• [TASK ITEM]
When you retype the data, keep every word exactly and include none of the pictures.

• [EXERCISE MATERIALS]
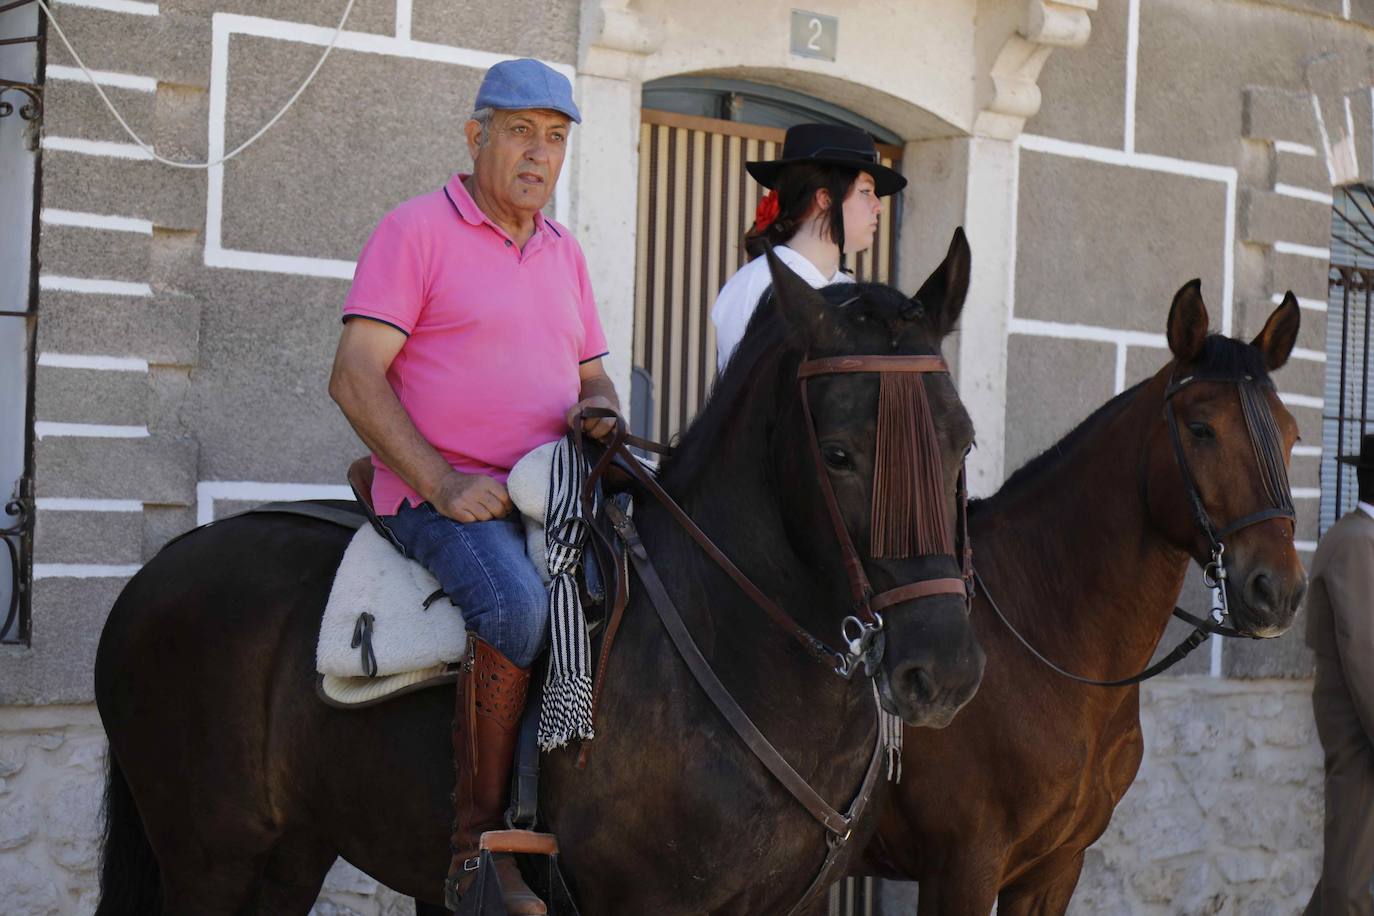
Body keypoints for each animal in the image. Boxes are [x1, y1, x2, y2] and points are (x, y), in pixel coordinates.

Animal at [91, 233, 983, 911]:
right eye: (837, 454)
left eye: (963, 440)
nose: (941, 671)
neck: (731, 642)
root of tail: (156, 569)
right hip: (213, 859)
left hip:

• [RESULT FOR THIS EXERCISE]
Body keypoints for each animal in the image. Boxes are [x1, y1, x2, y2] and points are (x, y), in pixel coordinates.

Animal at [91, 233, 983, 911]:
right eye: (837, 454)
left eye: (963, 440)
nose: (941, 671)
neck: (731, 642)
root of tail: (156, 569)
right hip: (213, 859)
left hip:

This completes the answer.